ただ、最初にかかわったソフトが3DCGということで、
たとえばカメラワークを、どんなふうにすれば
気持ちよく映像が流れるかというのが
僕にはわかっていたんです。

岩田

それは、映像プロダクション時代に
いろんな現場に撮影に行った経験を
活かすことができたということなんですね。

坂上

はい。
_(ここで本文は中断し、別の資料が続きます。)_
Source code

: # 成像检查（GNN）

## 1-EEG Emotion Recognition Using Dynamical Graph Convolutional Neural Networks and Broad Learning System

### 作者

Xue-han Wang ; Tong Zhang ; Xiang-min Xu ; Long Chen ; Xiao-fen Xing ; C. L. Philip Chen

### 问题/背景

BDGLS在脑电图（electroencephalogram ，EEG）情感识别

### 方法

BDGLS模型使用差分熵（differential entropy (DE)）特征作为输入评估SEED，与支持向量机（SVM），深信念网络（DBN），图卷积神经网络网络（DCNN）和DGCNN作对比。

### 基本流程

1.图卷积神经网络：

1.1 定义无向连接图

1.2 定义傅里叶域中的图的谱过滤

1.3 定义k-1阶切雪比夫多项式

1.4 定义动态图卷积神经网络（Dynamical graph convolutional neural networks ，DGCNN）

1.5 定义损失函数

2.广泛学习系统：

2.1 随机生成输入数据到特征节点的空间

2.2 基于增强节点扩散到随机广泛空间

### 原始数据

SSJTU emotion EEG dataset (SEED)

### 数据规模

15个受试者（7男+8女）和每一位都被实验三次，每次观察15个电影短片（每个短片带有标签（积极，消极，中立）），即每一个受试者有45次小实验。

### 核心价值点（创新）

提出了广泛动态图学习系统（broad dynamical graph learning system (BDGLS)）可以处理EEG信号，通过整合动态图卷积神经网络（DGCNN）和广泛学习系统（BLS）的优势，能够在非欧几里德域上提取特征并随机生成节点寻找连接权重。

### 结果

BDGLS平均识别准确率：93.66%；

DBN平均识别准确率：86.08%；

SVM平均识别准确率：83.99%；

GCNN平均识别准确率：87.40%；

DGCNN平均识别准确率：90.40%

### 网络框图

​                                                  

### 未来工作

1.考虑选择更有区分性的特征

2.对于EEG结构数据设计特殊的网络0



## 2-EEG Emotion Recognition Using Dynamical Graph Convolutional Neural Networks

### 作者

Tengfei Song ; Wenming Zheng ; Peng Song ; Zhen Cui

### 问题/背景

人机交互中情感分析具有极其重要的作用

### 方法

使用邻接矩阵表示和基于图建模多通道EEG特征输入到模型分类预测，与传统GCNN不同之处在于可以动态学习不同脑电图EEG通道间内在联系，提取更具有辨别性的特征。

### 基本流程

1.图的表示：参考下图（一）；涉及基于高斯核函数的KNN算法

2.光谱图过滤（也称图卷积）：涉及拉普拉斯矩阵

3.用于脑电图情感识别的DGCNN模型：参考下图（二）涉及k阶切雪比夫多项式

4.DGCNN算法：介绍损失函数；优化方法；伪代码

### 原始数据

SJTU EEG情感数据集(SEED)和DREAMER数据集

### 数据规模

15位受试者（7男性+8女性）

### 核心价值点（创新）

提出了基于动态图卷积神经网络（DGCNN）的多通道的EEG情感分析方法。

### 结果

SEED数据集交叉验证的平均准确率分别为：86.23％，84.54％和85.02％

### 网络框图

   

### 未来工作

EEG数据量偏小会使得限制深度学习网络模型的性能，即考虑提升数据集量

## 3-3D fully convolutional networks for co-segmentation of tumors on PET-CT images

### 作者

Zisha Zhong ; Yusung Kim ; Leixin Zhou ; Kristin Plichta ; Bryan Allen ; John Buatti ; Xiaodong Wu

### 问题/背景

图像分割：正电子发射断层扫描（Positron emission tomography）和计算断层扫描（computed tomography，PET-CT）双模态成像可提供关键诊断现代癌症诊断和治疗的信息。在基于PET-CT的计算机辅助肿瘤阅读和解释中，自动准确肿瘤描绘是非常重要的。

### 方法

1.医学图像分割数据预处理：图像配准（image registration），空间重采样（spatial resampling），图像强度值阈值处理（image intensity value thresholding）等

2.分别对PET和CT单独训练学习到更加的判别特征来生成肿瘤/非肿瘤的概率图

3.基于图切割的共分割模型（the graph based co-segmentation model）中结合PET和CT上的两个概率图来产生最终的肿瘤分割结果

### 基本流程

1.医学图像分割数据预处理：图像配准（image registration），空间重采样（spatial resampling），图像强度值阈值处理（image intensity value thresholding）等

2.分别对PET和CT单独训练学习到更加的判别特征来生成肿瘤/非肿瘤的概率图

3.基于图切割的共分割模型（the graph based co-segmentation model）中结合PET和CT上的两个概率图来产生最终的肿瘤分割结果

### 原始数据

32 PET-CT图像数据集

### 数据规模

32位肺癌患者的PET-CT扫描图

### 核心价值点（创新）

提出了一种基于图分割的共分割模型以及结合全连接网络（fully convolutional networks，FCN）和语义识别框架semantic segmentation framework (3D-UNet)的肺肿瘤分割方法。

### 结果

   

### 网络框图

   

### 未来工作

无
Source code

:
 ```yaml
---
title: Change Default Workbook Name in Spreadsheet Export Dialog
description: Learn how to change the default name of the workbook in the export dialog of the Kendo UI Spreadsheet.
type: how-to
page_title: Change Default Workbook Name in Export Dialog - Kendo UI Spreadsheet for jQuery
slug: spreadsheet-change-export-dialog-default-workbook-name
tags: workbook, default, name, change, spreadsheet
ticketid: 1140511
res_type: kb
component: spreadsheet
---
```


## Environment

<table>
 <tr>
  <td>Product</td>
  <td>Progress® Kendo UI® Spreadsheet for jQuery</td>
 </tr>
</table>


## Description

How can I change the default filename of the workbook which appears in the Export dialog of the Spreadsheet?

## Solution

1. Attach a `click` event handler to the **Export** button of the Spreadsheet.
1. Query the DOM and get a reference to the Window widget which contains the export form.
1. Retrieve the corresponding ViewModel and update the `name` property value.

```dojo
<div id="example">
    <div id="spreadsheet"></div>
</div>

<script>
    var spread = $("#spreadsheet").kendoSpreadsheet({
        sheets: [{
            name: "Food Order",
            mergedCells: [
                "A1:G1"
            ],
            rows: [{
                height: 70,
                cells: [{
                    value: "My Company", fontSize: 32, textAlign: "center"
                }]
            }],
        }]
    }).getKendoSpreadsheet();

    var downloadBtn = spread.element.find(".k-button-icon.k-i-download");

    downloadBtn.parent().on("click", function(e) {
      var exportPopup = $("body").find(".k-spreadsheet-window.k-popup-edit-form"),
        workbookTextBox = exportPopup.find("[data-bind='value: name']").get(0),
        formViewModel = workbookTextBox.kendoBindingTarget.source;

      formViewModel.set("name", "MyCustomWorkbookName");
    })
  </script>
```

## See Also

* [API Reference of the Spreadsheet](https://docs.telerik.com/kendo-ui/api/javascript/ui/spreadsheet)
当時の経験がすごく役に立ったと思いました。

岩田

しかも、実にいいタイミングで
ナムコさんに入社されたんですよね。
もともと『パックマン』の時代には、
記号のような表現だったゲームが、
坂上さんが入社された頃から、3DCGで表現できるようになり、
映画的な映像が求められるようになったわけですからね。

坂上

そうですね、ホントに。

岩田

なので、映像業界に入って
一見、寄り道をしたようにみえても、
3時間とかの睡眠時間で頑張っていたことが、
実は大いに役立つことになるわけですよね。

坂上

そうですね。
あの当時、たとえばカメラを横にふる「パン」だとか、
カメラを上下させる「ティルト」とか
そのような撮影用語をみんなは知らなかったですし、
文字情報である「テロップ」を
どれくらい表示させるのかというのも、
当時のスタッフはなんとなく編集していたんです。
みんなで表示されたテロップをじーっと見て、
「長いよね。じゃあもうちょっと短くするか」とか
「短いよね。じゃあ長くするか」みたいな感じで、
感覚だけで調整していたんです。

岩田

そのやり方ではダメだということですね。

坂上

はい。そのようなやり方では時間がかかるんです。
僕が言ったのは、
「テロップのように1回読ませたいものは、
まず偶数秒を放り込んでみてください」と。
たとえば4秒とか6秒という時間をまず入れてみて、
そっからちょっとつまむ、あるいは
ちょっと足すくらいでいいんです。

岩田

そういったことは
映像の制作で鍛えられた人にとって、
普通のことでもあるんですか?

坂上

いえ、誰も教えてくれません。

岩田

それは自分で見つけるものなんですか?

坂上

はい。オペレーターが編集するのを
毎日のように見ていましたし、
ディレクターが、「ちょっと長いかな?」とか言いながら、
8コマとか落とすようなことを観察していました。

岩田

ああ、職人の世界ですから、背中を見て覚えるんですね。
そのような技術を持っていると、
社歴が浅くても、かなり早くから
いろんな仕事を任せてもらえるチャンスが増えますよね。

坂上

なので、『エアーコンバット』の開発が終わらないうちに、
「あ、坂上、できるんじゃない」とか言われて、
『ファイナルラップR』(※9)という
業務用のレースゲームのチームにいきまして、
入社早々から、同時に2つの仕事にかかわったりしました。

岩田

ものをつくる現場に勢いがあるときは、
そういうことがありますよね。

坂上

そうですね。相手が忙しいのも関係なく、
「とにかくやってみな!」という空気が充満していましたし、
「任せてもらえるんだったら、頑張ります!」
という気持ちが、当時の自分にはすごくありましたね。
いまだったら、絶対に断ると思うんですけど(笑)。

岩田

(笑)

※9
『ファイナルラップR』=『ファイナルラップ』のシリーズ作品として、1994年にアーケードで登場したレースゲーム。ナムコ(現バンダイナムコゲームス)が開発。